*EXERCISE INSTRUCTIONS*.
Wherever the string "iPad" shows up in the records below, return that line.

Dataset entries
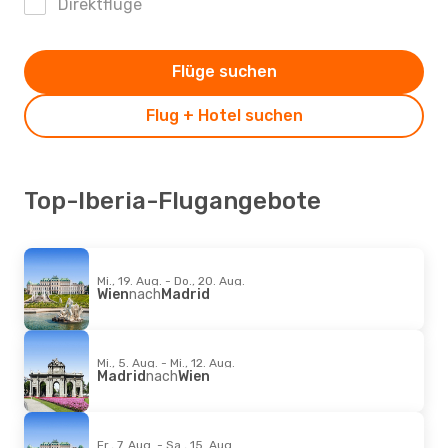
Direktflüge
Flüge suchen
Flug + Hotel suchen
Top-Iberia-Flugangebote
Mi., 19. Aug. - Do., 20. Aug.
Wien
nach
Madrid
Mi., 5. Aug. - Mi., 12. Aug.
Madrid
nach
Wien
Fr., 7. Aug. - Sa., 15. Aug.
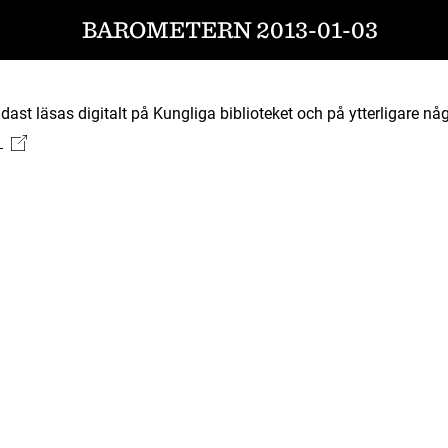
BAROMETERN 2013-01-03
ast läsas digitalt på Kungliga biblioteket och på ytterligare någ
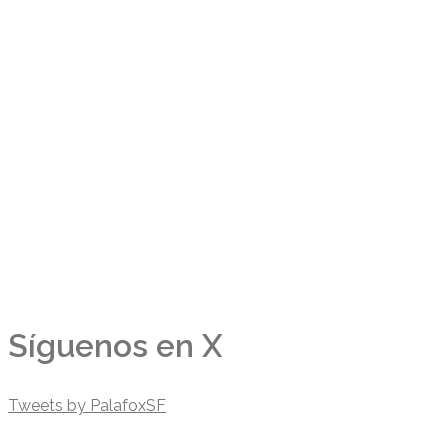
Síguenos en X
Tweets by PalafoxSF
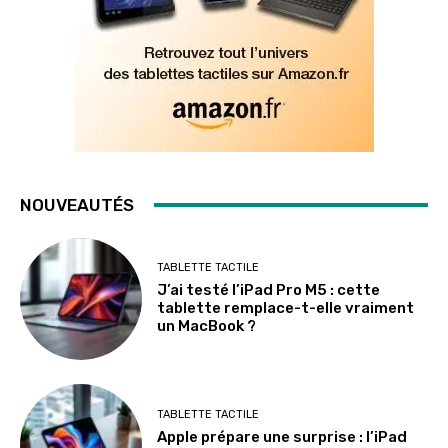
NOUVEAUTÉS
TABLETTE TACTILE
J’ai testé l’iPad Pro M5 : cette
tablette remplace-t-elle vraiment
un MacBook ?
TABLETTE TACTILE
Apple prépare une surprise : l’iPad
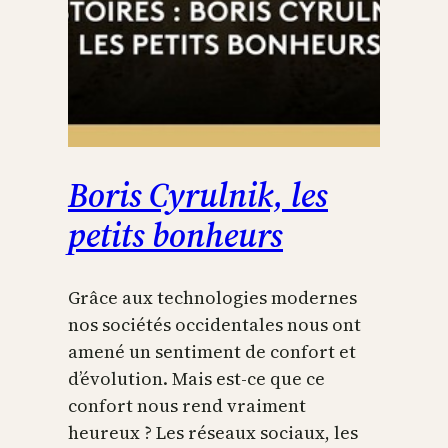
Boris Cyrulnik, les
petits bonheurs
Grâce aux technologies modernes
nos sociétés occidentales nous ont
amené un sentiment de confort et
d’évolution. Mais est-ce que ce
confort nous rend vraiment
heureux ? Les réseaux sociaux, les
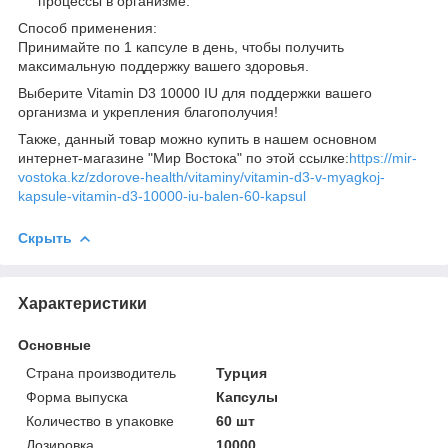
процессы в организме.
Способ применения:
Принимайте по 1 капсуле в день, чтобы получить
максимальную поддержку вашего здоровья.
Выберите Vitamin D3 10000 IU для поддержки вашего
организма и укрепления благополучия!
Также, данный товар можно купить в нашем основном
интернет-магазине "Мир Востока" по этой ссылке:
https://mir-
vostoka.kz/zdorove-health/vitaminy/vitamin-d3-v-myagkoj-
kapsule-vitamin-d3-10000-iu-balen-60-kapsul
Скрыть
Характеристики
Основные
Страна производитель
Турция
Форма выпуска
Капсулы
Количество в упаковке
60 шт
Дозировка
10000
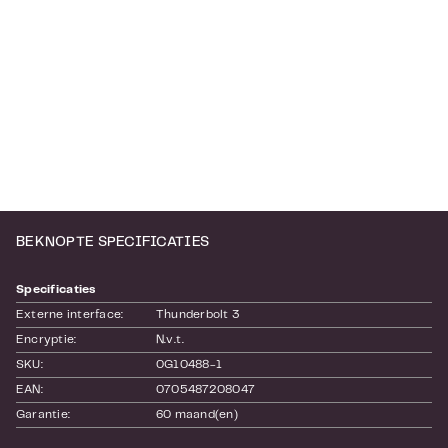
BEKNOPTE SPECIFICATIES
Specificaties
Externe interface:
Thunderbolt 3
Encryptie:
N.v.t.
SKU:
0G10488-1
EAN:
0705487208047
Garantie:
60 maand(en)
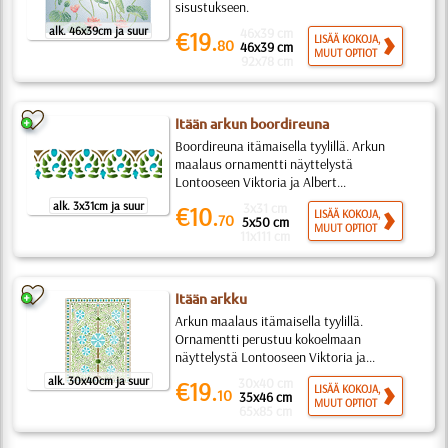
sisustukseen.
alk. 46x39cm ja suur
46x39 cm
€19.
LISÄÄ KOKOJA,
80
46x39 cm
MUUT OPTIOT
92x78 cm
Itään arkun boordireuna
Boordireuna itämaisella tyylillä. Arkun
maalaus ornamentti näyttelystä
Lontooseen Viktoria ja Albert...
alk. 3x31cm ja suur
3x31 cm
€10.
LISÄÄ KOKOJA,
70
5x50 cm
MUUT OPTIOT
11x111 cm
Itään arkku
Arkun maalaus itämaisella tyylillä.
Ornamentti perustuu kokoelmaan
näyttelystä Lontooseen Viktoria ja...
alk. 30x40cm ja suur
30x40 cm
€19.
LISÄÄ KOKOJA,
10
35x46 cm
MUUT OPTIOT
65x85 cm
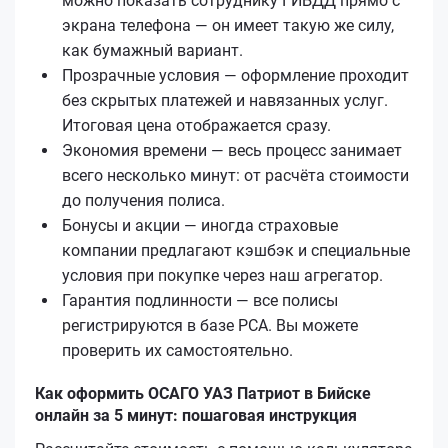
можно показать сотруднику ГИБДД прямо с
экрана телефона — он имеет такую же силу,
как бумажный вариант.
Прозрачные условия — оформление проходит
без скрытых платежей и навязанных услуг.
Итоговая цена отображается сразу.
Экономия времени — весь процесс занимает
всего несколько минут: от расчёта стоимости
до получения полиса.
Бонусы и акции — иногда страховые
компании предлагают кэшбэк и специальные
условия при покупке через наш агрегатор.
Гарантия подлинности — все полисы
регистрируются в базе РСА. Вы можете
проверить их самостоятельно.
Как оформить ОСАГО УАЗ Патриот в Бийске
онлайн за 5 минут: пошаговая инструкция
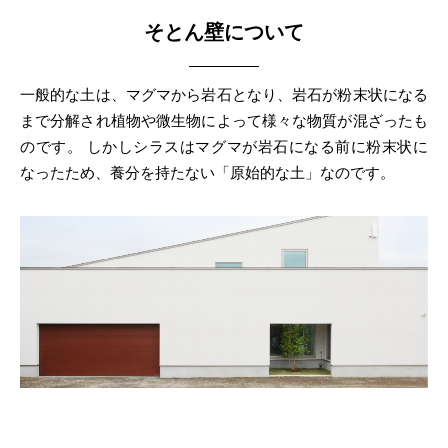
そとん壁について
一般的な土は、マグマから岩石となり、岩石が粉末状になる
まで分解され植物や微生物によって様々な物質が混ざったも
のです。
しかしシラスはマグマが岩石になる前に粉末状に
なったため、養分を持たない「原始的な土」なのです。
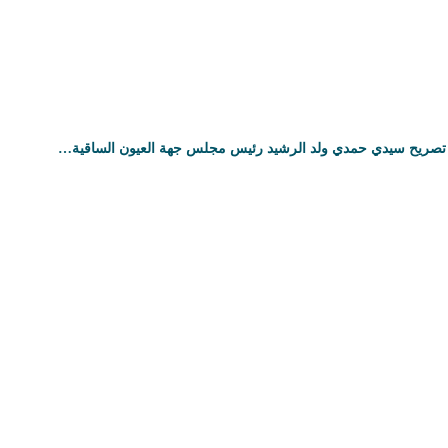
تصريح سيدي حمدي ولد الرشيد رئيس مجلس جهة العيون الساقية…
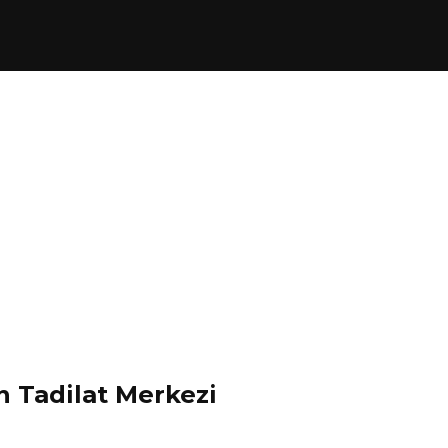
 Tadilat Merkezi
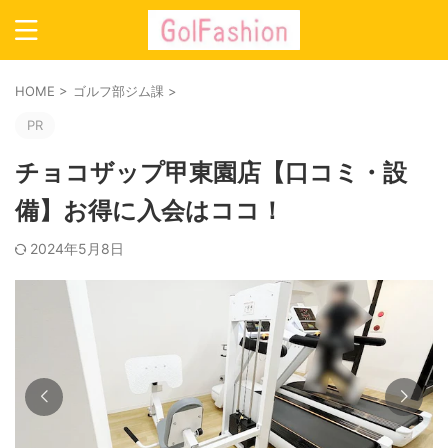
HOME
>
ゴルフ部ジム課
>
PR
チョコザップ甲東園店【口コミ・設
備】お得に入会はココ！
2024年5月8日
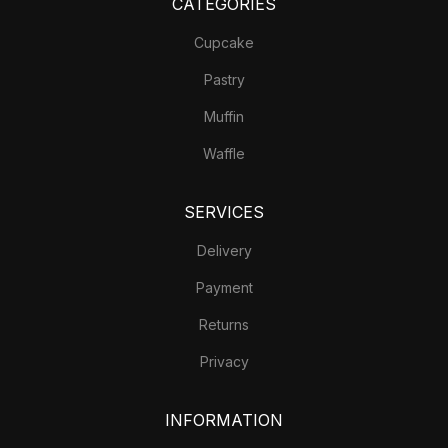
CATEGORIES
Cupcake
Pastry
Muffin
Waffle
SERVICES
Delivery
Payment
Returns
Privacy
INFORMATION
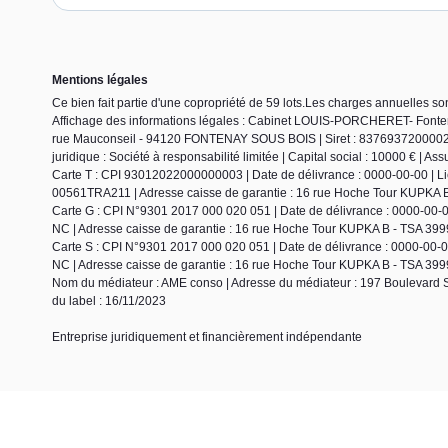
Mentions légales
Ce bien fait partie d'une copropriété de 59 lots.Les charges annuelles so
Affichage des informations légales : Cabinet LOUIS-PORCHERET- Fonte
rue Mauconseil - 94120 FONTENAY SOUS BOIS | Siret : 8376937200002
juridique : Société à responsabilité limitée | Capital social : 10000 € | A
Carte T : CPI 93012022000000003 | Date de délivrance : 0000-00-00 | Lieu
00561TRA211 | Adresse caisse de garantie : 16 rue Hoche Tour KUPKA 
Carte G : CPI N°9301 2017 000 020 051 | Date de délivrance : 0000-00-00 
NC | Adresse caisse de garantie : 16 rue Hoche Tour KUPKA B - TSA 39
Carte S : CPI N°9301 2017 000 020 051 | Date de délivrance : 0000-00-00 
NC | Adresse caisse de garantie : 16 rue Hoche Tour KUPKA B - TSA 39
Nom du médiateur : AME conso | Adresse du médiateur : 197 Boulevard S
du label : 16/11/2023
Entreprise juridiquement et financièrement indépendante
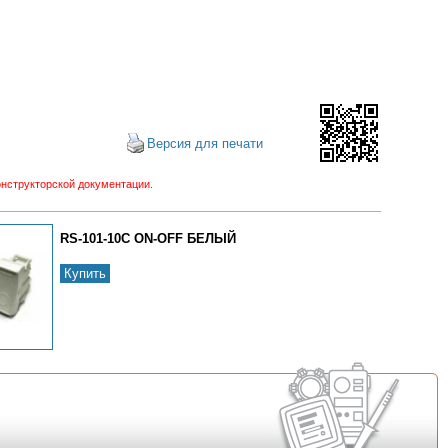
Версия для печати
нструкторской документации.
RS-101-10C ON-OFF БЕЛЫЙ
Купить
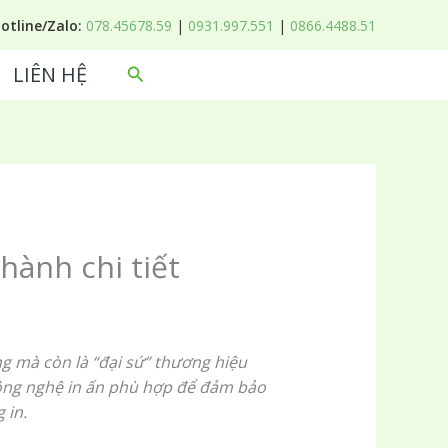
Hotline/Zalo:
078.45678.59
|
0931.997.551
|
0866.4488.51
LIÊN HỆ
Tìm
kiếm
thành chi tiết
g mà còn là “đại sứ” thương hiệu
công nghệ in ấn phù hợp để đảm bảo
 in.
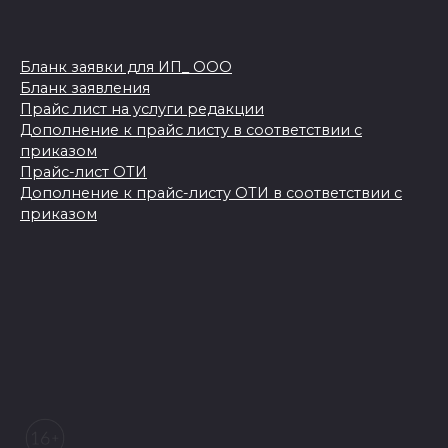
Бланк заявки для ИП_ ООО
Бланк заявления
Прайс лист на услуги редакции
Дополнение к прайс листу в соответствии с
приказом
Прайс-лист ОТИ
Дополнение к прайс-листу ОТИ в соответствии с
приказом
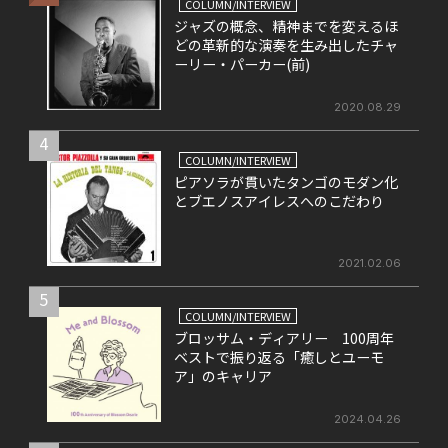
COLUMN/INTERVIEW
ジャズの概念、精神までを変えるほ
どの革新的な演奏を生み出したチャ
ーリー・パーカー(前)
2020.08.29
4
COLUMN/INTERVIEW
ピアソラが貫いたタンゴのモダン化
とブエノスアイレスへのこだわり
2021.02.06
5
COLUMN/INTERVIEW
ブロッサム・ディアリー 100周年
ベストで振り返る「癒しとユーモ
ア」のキャリア
2024.04.26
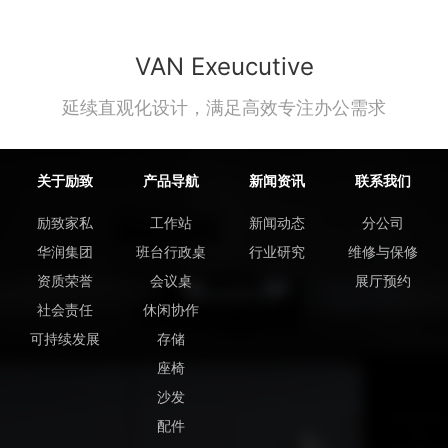
VAN Exeucutive
延续直观化设计，满足高效专注办公需求
关于励致
产品导航
新闻资讯
联系我们
励致家私
工作站
新闻动态
分公司
华润集团
班台行政桌
行业研究
维修与保修
资质荣誉
会议桌
展厅预约
社会责任
休闲协作
可持续发展
存储
座椅
沙发
配件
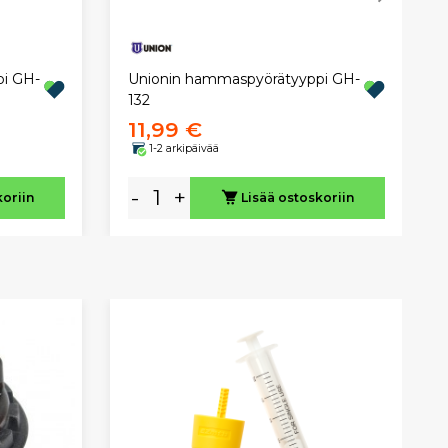
i GH-
Unionin hammaspyörätyyppi GH-
132
11,99 €
1-2 arkipäivää
-
+
koriin
Lisää ostoskoriin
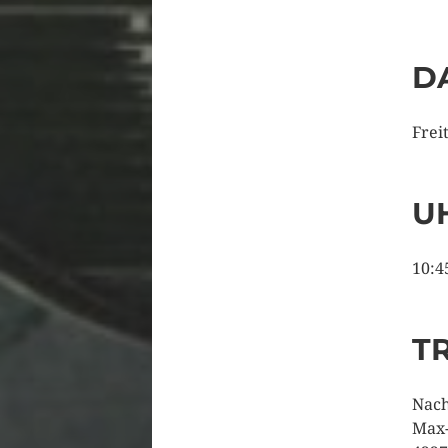
D
Frei
U
10:4
T
Nach
Max-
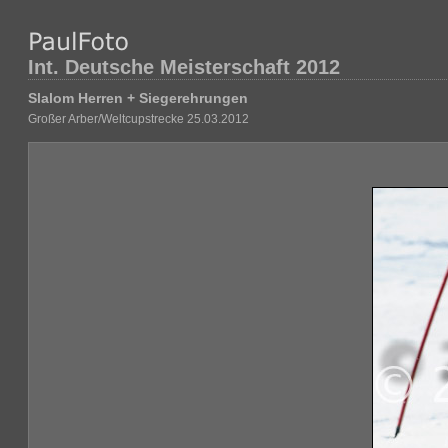
Int. Deutsche Meisterschaft 2012
Slalom Herren + Siegerehrungen
Großer Arber/Weltcupstrecke 25.03.2012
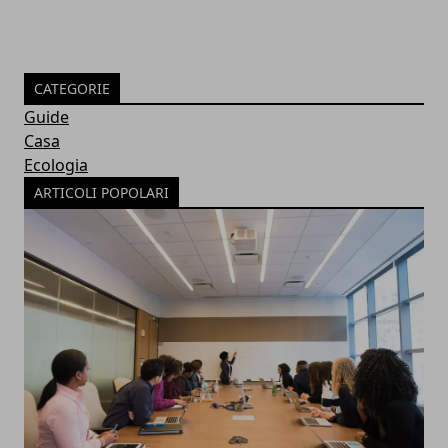
CATEGORIE
Guide
Casa
Ecologia
ARTICOLI POPOLARI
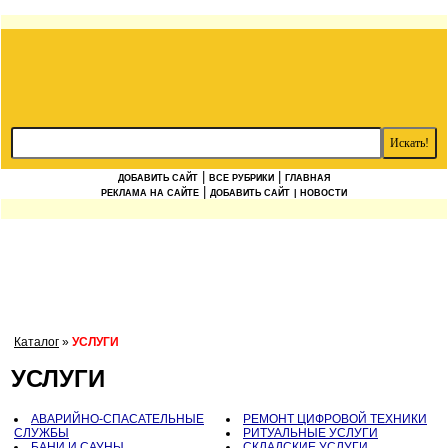
|
|
ДОБАВИТЬ САЙТ
ВСЕ РУБРИКИ
ГЛАВНАЯ
|
РЕКЛАМА НА САЙТЕ
ДОБАВИТЬ САЙТ
| НОВОСТИ
Каталог
»
УСЛУГИ
УСЛУГИ
АВАРИЙНО-СПАСАТЕЛЬНЫЕ
РЕМОНТ ЦИФРОВОЙ ТЕХНИКИ
СЛУЖБЫ
РИТУАЛЬНЫЕ УСЛУГИ
БАНИ И САУНЫ
СКЛАДСКИЕ УСЛУГИ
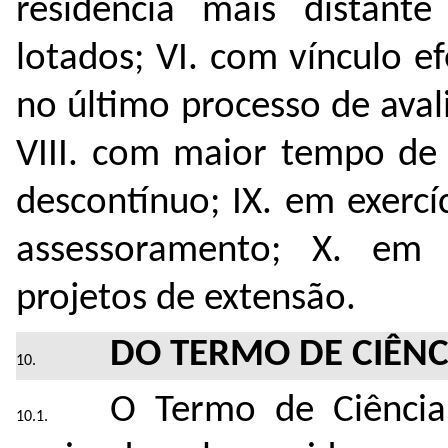
residência mais distan
lotados; VI. com vínculo e
no último processo de ava
VIII. com maior tempo de 
descontínuo; IX. em exercí
assessoramento; X. em 
projetos de extensão.
DO TERMO DE CIÊNC
O Termo de Ciência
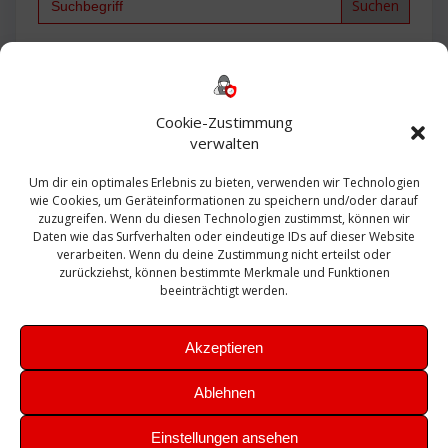
for:
Backup
AD
2013
365
2010
Anmeldung
ESXI
Bautagebuch
ESX
Exchange
HP
Haus
Fritzbox
firewall
Cookie-Zustimmung
Microsoft
kostenlos
Linux
Office
Migration
verwalten
Open Source
Office 365
OSX
Powershell
Outlook
Server
Um dir ein optimales Erlebnis zu bieten, verwenden wir Technologien
Sicherheit
Sanierung
Security
SBS
wie Cookies, um Geräteinformationen zu speichern und/oder darauf
Sophos
SSL
Ubuntu
SIEM
Sicherung
zuzugreifen. Wenn du diesen Technologien zustimmst, können wir
Update
UTM
Veeam
Daten wie das Surfverhalten oder eindeutige IDs auf dieser Website
VCSA
Upgrade
VCenter
verarbeiten. Wenn du deine Zustimmung nicht erteilst oder
Windows
VMWare
VPN
WAZUH
zurückziehst, können bestimmte Merkmale und Funktionen
Zertifikat
beeinträchtigt werden.
Akzeptieren
Ablehnen
© 2026 Leibling.de. Erstellt mit WordPress und dem
Highlight
Einstellungen ansehen
Theme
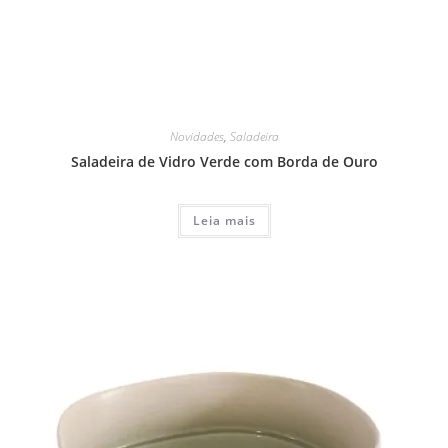
Novidades
,
Saladeira
Saladeira de Vidro Verde com Borda de Ouro
Leia mais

*ANSWER FOR THE TASK*.
J’ai testé l’iPad Pro M5 : cette
Apple prépare une surprise : l’iPad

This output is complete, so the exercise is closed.